Шоколад - Харрис Джоанн. Страница 17
Неужели я теряю веру, mon pere? Это безмолвие во мне, отсутствие смирения, неспособность молиться, очиститься от скверны… это всё по моей вине? Эта церковь — средоточие всей моей жизни, и я, оглядываясь вокруг, пытаюсь пробудить в себе любовь к ней. Хочу любить так же сильно, как ты любил, эти статуи — святого Иеронима с шербатым носом, улыбающуюся Мадонну, Жанну д'Арк с хоругвью, святого Франциска с раскрашенными голубями. Сам я птиц не люблю. Возможно, это грех по отношению к моему тёзке, но ничего поделать с собой не могу. Я испытываю омерзение, слыша их клёкот, видя, как они гадят — даже у входа в церковь. Они загадили зеленоватым помётом белёные стены храма, пронзительно кричат во время службы… Я потравил крыс, портивших в ризнице облачения и утварь. Разве не следует также потравить и голубей, мешающих проведению церковных служб? И я пытался избавиться от них, mon pere, но безрезультатно. Наверно, их охраняет святой Франциск.
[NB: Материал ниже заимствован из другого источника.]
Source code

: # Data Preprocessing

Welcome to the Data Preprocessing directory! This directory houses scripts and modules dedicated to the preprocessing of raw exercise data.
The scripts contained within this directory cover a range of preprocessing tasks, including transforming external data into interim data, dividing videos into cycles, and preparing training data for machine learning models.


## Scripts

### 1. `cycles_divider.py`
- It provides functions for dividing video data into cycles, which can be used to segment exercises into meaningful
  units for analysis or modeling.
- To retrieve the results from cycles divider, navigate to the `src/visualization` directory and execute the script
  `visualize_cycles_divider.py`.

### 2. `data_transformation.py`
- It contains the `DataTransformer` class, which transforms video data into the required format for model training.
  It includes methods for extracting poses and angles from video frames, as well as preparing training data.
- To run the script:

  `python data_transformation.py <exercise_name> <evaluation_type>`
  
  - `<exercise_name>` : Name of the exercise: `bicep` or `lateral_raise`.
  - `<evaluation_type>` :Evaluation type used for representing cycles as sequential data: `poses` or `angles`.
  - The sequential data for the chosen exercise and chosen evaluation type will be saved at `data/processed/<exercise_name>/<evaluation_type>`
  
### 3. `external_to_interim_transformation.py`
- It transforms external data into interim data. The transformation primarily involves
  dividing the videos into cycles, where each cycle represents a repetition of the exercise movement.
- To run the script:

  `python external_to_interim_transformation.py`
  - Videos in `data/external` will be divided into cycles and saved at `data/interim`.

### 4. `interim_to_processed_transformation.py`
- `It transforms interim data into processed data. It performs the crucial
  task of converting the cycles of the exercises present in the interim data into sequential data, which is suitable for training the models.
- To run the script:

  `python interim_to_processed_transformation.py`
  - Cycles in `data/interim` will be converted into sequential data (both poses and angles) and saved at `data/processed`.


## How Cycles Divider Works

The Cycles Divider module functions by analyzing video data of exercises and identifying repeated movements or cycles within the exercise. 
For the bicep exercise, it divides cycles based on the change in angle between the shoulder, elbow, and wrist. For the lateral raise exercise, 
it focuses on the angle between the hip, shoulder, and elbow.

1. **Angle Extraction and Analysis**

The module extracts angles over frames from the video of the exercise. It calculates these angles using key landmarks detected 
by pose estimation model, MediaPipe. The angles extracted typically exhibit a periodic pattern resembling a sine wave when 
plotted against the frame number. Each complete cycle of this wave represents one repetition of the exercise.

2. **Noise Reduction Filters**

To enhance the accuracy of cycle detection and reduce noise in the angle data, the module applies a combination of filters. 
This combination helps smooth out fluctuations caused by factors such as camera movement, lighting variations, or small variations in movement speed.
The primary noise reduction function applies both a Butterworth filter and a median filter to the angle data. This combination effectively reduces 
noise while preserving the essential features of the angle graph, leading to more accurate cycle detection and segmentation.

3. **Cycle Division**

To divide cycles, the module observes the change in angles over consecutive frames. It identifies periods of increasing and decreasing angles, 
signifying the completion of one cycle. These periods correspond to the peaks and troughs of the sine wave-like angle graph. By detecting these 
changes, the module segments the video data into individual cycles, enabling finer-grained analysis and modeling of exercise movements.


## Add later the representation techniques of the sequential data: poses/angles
Я хотел бы жить более достойно. Собственная никчёмность вселяет в меня страх. Я — умный человек, гораздо умнее и образованнее любого из своей паствы, но какая польза от моего ума, если он лишь подчёркивает, сколь слаба и ничтожна бренная оболочка, в которую Господь облёк своего слугу. Неужели это и есть моё предназначение? Я мечтал о более великих свершениях, мечтал о самопожертвовании и мученичестве. А вместо этого растрачиваю себя на пустые тревоги, не достойные ни меня самого, ни тебя.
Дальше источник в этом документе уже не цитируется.